Michaels believes URP, which was founded in 1949, had a bit of luck on its side. After the plant relocated to its current, larger facility in 2017, Michaels never thought it would need to further expand. “And then, as we saw 2020 and the growth of vinyl, it created an incredible acceleration and demand,” he says. “All of our customers were just crying for capacity.” By the top of 2021, URP decided to grow its operations yet again — fortuitous timing, with Michaels noting that supply-chain challenges got much worse soon after.
It’s something Seavers can attest to as well. At the start of 2021, MRP booked three-and-a-half months of work in five weeks. “It was more than a flood,” he says. “It strained every system that we had.” With the financial support of GZ Media, MRP added another 36 presses to its facility for a total of 52, which will eventually boost its vinyl units per day from 36,000 to 130,000. “Having GZ behind it all really has been key,” says Seavers.
The hustle to get GZ-backed sister plant NRP operational is further proof of how essential that kind of backing can be for a plant at any stage and of any size. For decades, GZ has been building a family of plants across North America, including Precision Record Pressing in Ontario. It was that plant’s president, Shawn Johnson, who approached Coker about relocating to Nashville to head up the newest sibling. Coker arrived in fall 2021, secured a space for NRP by December (because of Nashville’s current growth, he says commercial real estate was hard to come by) and started construction and operations in March. He compares the process to a plane leaving the runway as it’s still being built.
Capital and technological support from GZ have allowed that plane to take off, fueled by already existing customer relationships. “Every record that we can make in the next four years is already presold,” Coker says. “Who gets to start a company and not worry about sales?”
The Vinyl Lab — a multifunctional space that includes a pressing plant and a venue that will open in October — has enjoyed a similar safety net from the start. Scott first conceived the idea for The Vinyl Lab in 2015 and, after a series of setbacks, leased its space in January 2020. The following December, the Grand Ole Opry called. The Opry had continued holding shows in an empty hall during the pandemic, recording each one and eventually choosing 12 performances to release as an album — which it wanted on vinyl. “They called us, and we were like, ‘Our machine is not even in its final resting spot yet,’ ” he recalls with a laugh, noting he secured the company’s first Phoenix Alpha press in 2019. “We were fully transparent with [the Opry]. That order was due on June 3, and we delivered it on June 2.”
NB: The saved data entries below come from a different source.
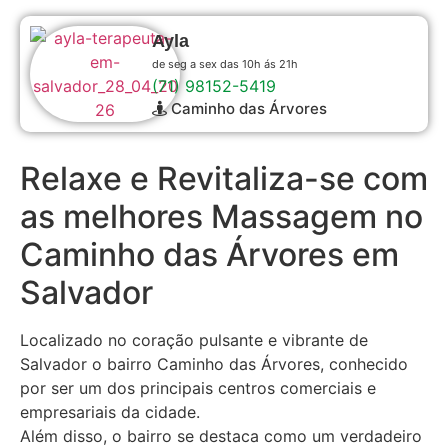
Ayla
de seg a sex das 10h ás 21h
(71) 98152-5419
Caminho das Árvores
Relaxe e Revitaliza-se com
as melhores Massagem no
Caminho das Árvores em
Salvador
Localizado no coração pulsante e vibrante de
Salvador o bairro Caminho das Árvores, conhecido
por ser um dos principais centros comerciais e
empresariais da cidade.
Além disso, o bairro se destaca como um verdadeiro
Lemasters, who operates The Vinyl Lab alongside Clint Elliott and Heather Gray, says their orders have mostly been word-of-mouth (in addition to ads they posted in bathroom stalls). He praises both the city and the vinyl community as a whole for the eagerness to help one another, recalling the time Jack White and Ben Blackwell of Third Man Records referred Dualtone Records to The Vinyl Lab, which led to a steady flow of work early on.
“That’s what’s great about the industry right now, is that we are still in a very collaborative phase,” says Seavers. “We would never be where we are if we hadn’t had that.”